* [What you should do] Scan the data below and work out how many of its lines contain the word "protocol". Give only that number.

START Supplied data

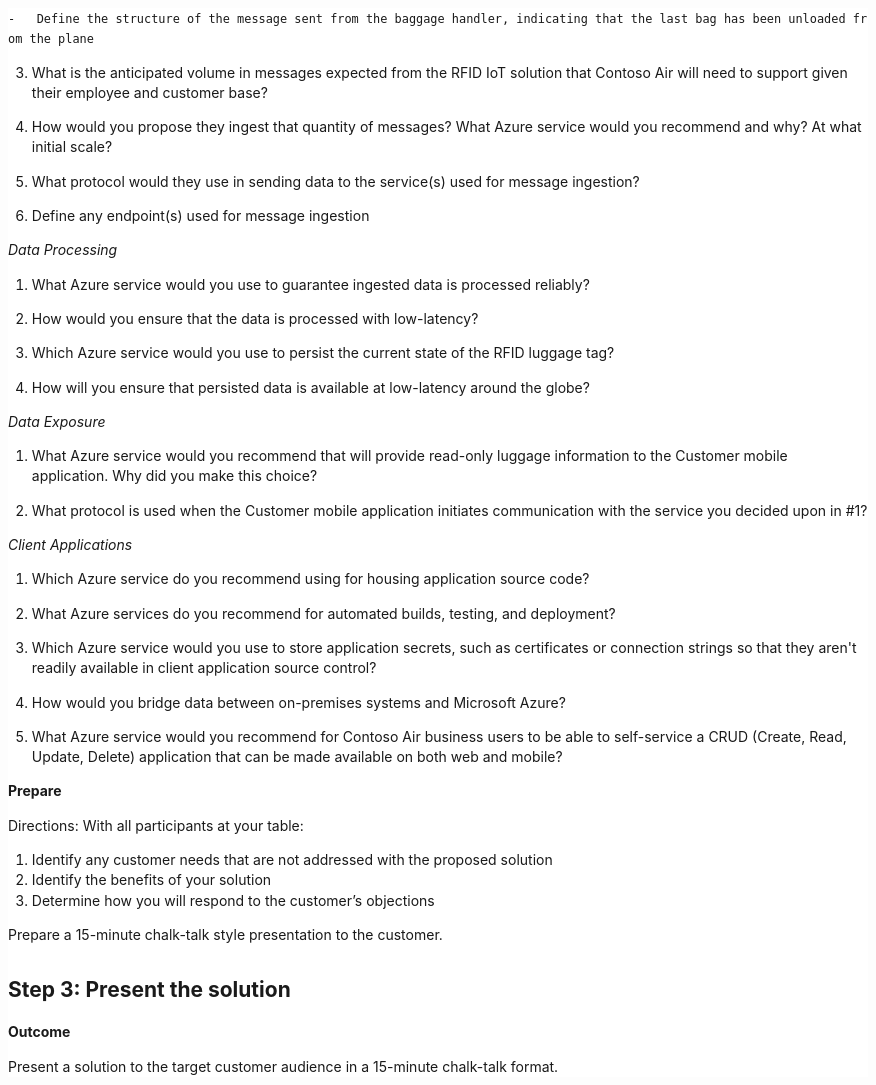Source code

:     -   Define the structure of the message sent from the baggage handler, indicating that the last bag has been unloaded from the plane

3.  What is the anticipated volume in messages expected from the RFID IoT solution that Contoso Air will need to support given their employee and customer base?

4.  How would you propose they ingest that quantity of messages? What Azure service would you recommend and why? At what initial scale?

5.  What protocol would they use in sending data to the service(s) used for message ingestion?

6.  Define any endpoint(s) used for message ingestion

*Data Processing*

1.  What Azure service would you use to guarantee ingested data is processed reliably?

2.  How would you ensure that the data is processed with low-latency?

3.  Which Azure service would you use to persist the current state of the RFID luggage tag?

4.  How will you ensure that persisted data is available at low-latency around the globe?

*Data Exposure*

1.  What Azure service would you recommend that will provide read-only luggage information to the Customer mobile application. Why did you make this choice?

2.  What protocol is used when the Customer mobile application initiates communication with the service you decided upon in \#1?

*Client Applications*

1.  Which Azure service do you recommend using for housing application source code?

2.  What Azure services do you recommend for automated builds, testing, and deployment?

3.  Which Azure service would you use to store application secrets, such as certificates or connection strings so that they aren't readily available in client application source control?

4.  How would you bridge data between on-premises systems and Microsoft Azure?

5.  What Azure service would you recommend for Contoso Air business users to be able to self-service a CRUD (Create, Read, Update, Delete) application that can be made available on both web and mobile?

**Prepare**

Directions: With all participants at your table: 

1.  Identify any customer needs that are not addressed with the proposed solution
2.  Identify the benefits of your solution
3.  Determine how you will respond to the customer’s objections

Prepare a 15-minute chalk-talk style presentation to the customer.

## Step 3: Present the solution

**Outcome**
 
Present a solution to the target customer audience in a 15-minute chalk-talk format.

END Supplied data
START Supplied data

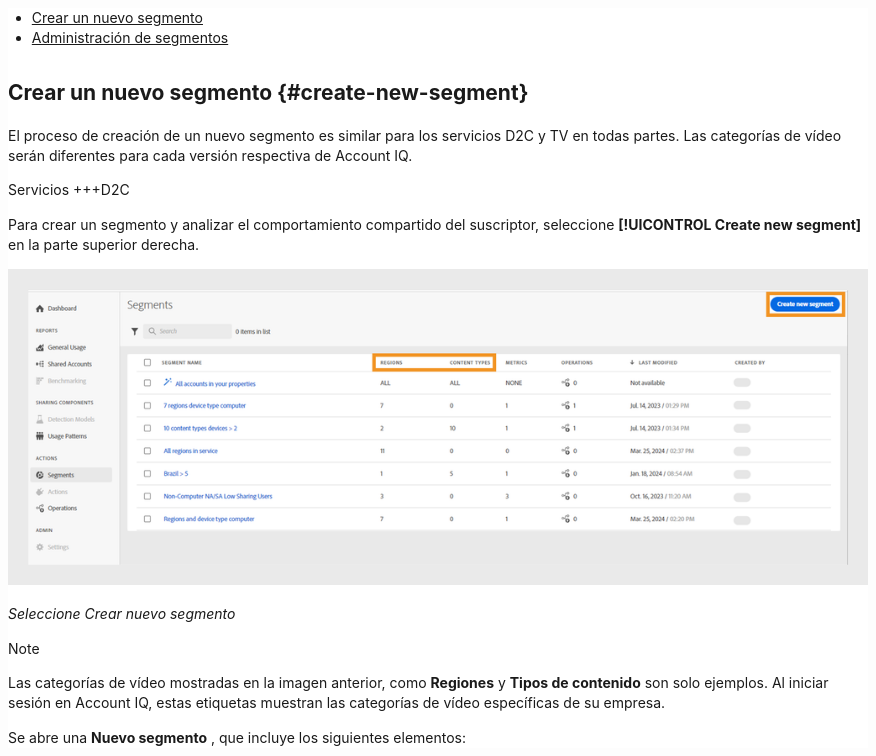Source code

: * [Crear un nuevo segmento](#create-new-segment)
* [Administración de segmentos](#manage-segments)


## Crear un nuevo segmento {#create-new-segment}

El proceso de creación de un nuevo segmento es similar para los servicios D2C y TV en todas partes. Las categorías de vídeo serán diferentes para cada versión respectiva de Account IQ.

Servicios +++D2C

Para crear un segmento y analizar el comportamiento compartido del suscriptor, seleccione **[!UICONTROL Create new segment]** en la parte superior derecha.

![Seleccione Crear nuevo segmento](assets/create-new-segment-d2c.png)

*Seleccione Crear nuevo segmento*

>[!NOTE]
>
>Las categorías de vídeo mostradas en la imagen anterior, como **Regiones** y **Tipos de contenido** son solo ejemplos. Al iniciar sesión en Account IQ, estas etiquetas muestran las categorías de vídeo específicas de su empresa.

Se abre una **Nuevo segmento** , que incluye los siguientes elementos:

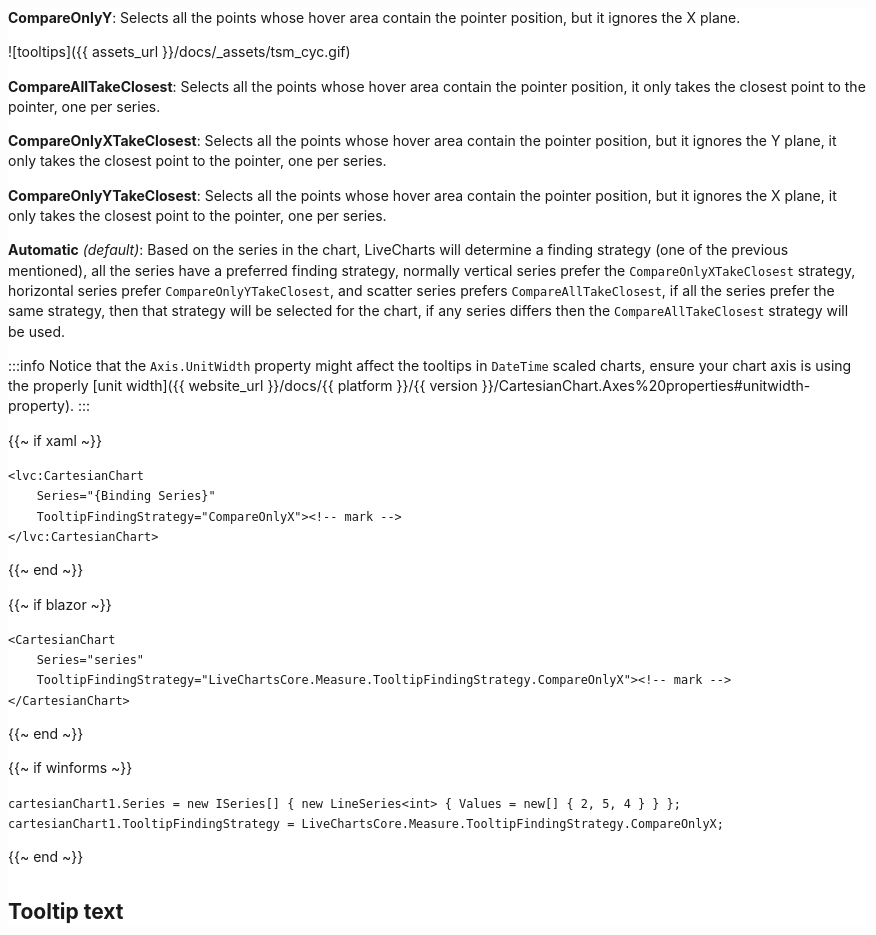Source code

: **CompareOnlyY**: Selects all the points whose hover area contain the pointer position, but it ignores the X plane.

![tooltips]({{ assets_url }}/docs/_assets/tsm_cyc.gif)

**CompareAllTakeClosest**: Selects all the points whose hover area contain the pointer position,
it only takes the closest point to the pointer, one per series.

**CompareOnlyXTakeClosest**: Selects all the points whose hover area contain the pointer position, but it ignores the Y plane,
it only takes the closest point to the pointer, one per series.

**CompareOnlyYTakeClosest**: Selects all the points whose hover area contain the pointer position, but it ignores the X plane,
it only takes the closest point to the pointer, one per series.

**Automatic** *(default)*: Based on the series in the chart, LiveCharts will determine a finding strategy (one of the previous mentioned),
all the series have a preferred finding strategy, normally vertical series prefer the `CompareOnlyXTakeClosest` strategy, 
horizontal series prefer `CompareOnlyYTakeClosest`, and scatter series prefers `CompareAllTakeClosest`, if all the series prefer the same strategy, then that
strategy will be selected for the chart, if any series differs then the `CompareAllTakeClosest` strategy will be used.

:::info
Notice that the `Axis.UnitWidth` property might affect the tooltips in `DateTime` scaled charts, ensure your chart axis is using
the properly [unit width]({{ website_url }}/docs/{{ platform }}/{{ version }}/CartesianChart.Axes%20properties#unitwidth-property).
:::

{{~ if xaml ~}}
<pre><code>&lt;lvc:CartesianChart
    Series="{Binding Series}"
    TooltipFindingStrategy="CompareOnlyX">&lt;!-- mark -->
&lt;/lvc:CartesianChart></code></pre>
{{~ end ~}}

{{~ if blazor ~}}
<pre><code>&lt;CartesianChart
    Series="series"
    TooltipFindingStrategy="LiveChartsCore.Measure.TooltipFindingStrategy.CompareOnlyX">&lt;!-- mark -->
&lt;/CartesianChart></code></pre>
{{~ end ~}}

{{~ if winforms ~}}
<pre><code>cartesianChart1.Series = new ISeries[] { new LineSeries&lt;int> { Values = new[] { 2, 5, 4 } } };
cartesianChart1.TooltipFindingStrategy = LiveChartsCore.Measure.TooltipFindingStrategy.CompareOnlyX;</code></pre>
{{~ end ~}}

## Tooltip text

END Supplied data

* [Written solution] 2